[RECORD EXCERPTS Boundary: Start]

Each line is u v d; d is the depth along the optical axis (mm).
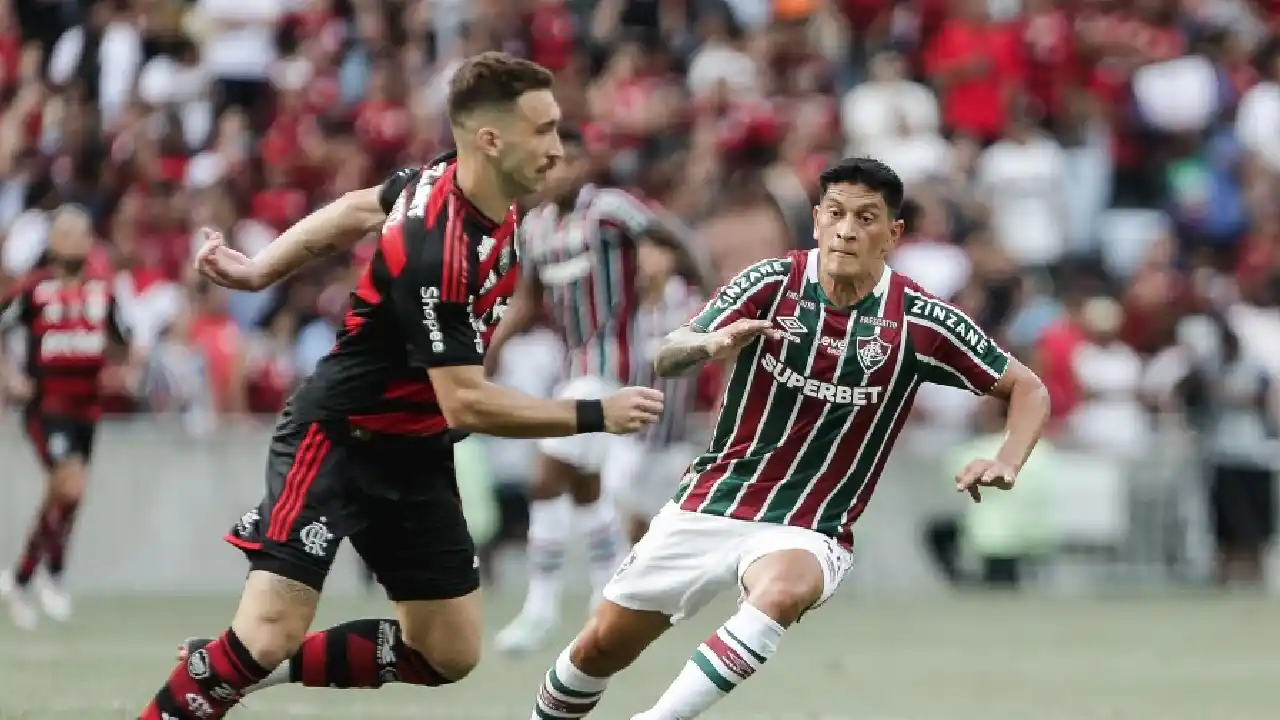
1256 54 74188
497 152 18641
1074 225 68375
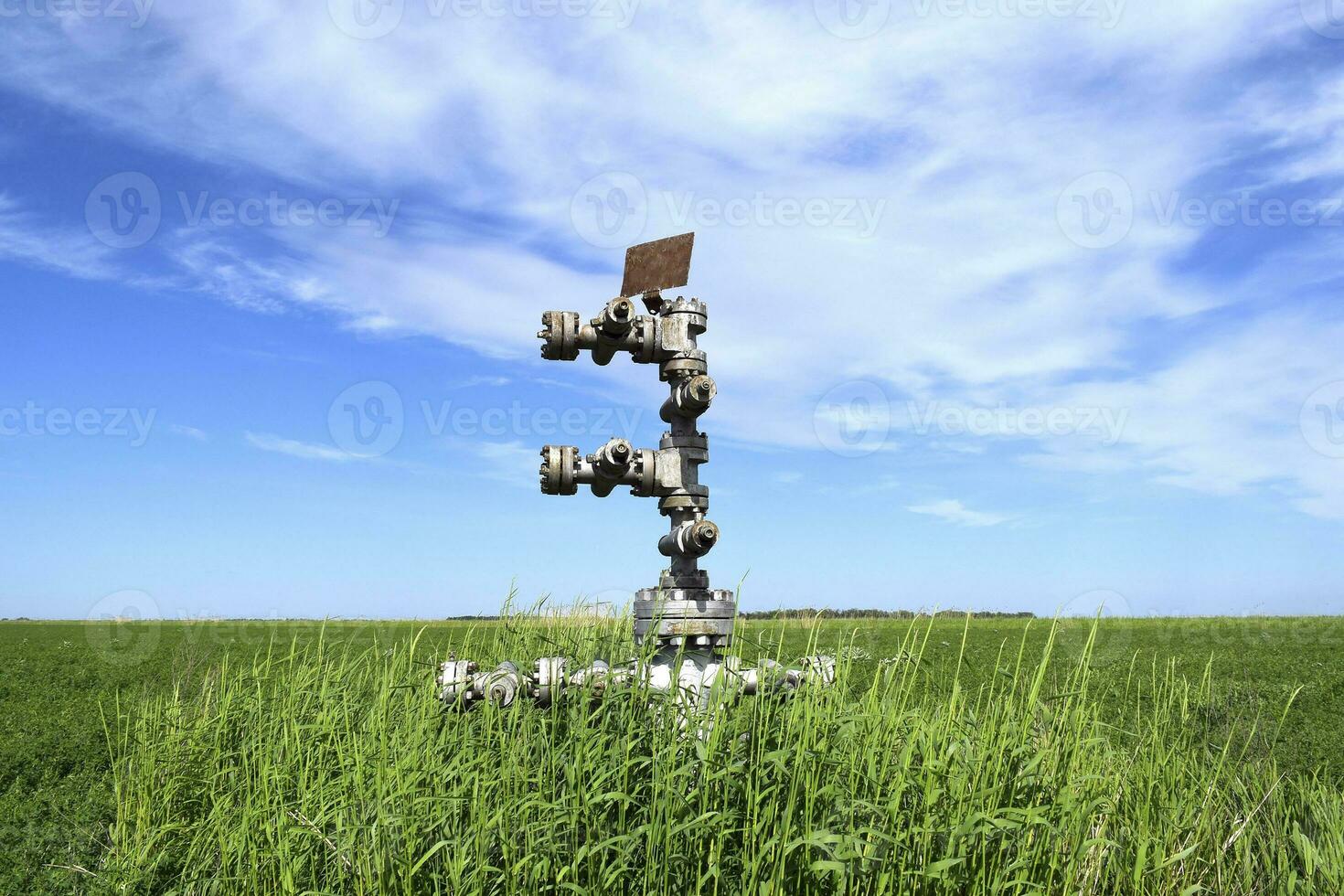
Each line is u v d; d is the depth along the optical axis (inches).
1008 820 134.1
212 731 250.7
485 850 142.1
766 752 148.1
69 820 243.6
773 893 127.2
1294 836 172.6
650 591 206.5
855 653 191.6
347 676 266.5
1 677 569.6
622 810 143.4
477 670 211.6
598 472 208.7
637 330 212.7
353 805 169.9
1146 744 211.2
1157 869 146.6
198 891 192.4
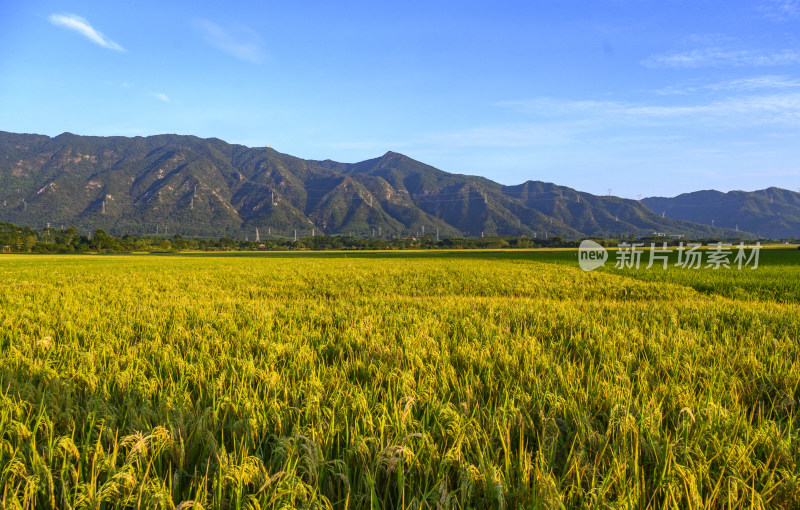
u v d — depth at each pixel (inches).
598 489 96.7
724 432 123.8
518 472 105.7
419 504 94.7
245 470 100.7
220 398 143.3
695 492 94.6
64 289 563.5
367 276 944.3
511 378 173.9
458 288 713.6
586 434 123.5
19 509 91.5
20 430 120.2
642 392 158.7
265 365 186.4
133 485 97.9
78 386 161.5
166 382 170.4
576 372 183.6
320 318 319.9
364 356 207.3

[RECORD EXCERPTS Boundary: End]
[RECORD EXCERPTS Boundary: Start]

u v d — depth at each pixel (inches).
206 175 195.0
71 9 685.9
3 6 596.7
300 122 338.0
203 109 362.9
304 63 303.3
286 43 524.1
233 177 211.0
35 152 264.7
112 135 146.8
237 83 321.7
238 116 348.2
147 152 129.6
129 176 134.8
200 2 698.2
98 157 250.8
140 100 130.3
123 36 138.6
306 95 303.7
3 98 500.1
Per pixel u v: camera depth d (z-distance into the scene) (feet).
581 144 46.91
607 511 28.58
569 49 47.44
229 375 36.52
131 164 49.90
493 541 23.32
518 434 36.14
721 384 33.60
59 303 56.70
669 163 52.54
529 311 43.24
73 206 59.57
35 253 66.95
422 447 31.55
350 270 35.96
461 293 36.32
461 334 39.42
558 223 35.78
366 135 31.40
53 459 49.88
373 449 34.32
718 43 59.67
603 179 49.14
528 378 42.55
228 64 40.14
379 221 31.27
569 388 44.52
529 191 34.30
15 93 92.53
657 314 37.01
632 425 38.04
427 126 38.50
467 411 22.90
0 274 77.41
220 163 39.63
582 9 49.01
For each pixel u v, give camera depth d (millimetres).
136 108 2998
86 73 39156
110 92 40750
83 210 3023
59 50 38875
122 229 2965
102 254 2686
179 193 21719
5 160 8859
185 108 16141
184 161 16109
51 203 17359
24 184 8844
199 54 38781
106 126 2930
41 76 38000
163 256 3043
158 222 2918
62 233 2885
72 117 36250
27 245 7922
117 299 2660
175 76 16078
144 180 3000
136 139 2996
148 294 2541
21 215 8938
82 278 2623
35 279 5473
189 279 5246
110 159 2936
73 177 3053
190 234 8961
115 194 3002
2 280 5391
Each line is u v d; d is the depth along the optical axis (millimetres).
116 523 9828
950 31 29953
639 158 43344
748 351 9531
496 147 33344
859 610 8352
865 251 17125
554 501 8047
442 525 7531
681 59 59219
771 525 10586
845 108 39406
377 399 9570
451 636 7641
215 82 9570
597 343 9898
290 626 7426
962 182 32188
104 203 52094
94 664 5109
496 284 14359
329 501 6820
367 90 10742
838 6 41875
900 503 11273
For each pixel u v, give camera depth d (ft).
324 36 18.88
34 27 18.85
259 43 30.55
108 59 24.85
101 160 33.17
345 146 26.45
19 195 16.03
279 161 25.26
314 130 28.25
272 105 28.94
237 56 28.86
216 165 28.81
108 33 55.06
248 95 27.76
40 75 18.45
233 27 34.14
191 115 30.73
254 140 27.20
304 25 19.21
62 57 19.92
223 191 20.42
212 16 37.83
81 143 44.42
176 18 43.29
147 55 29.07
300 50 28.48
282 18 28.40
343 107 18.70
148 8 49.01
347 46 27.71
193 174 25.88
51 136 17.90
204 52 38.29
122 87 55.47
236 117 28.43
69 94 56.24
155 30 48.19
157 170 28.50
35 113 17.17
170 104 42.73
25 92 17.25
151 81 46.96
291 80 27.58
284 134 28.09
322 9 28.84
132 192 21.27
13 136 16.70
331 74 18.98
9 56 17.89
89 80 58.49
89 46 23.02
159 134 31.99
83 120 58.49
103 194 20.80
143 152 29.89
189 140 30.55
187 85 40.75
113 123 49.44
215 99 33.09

[RECORD EXCERPTS Boundary: End]

TRY IT → In how many lines of the material above does the word "depth" appear? Reply with the number only.

WRITTEN SOLUTION → 8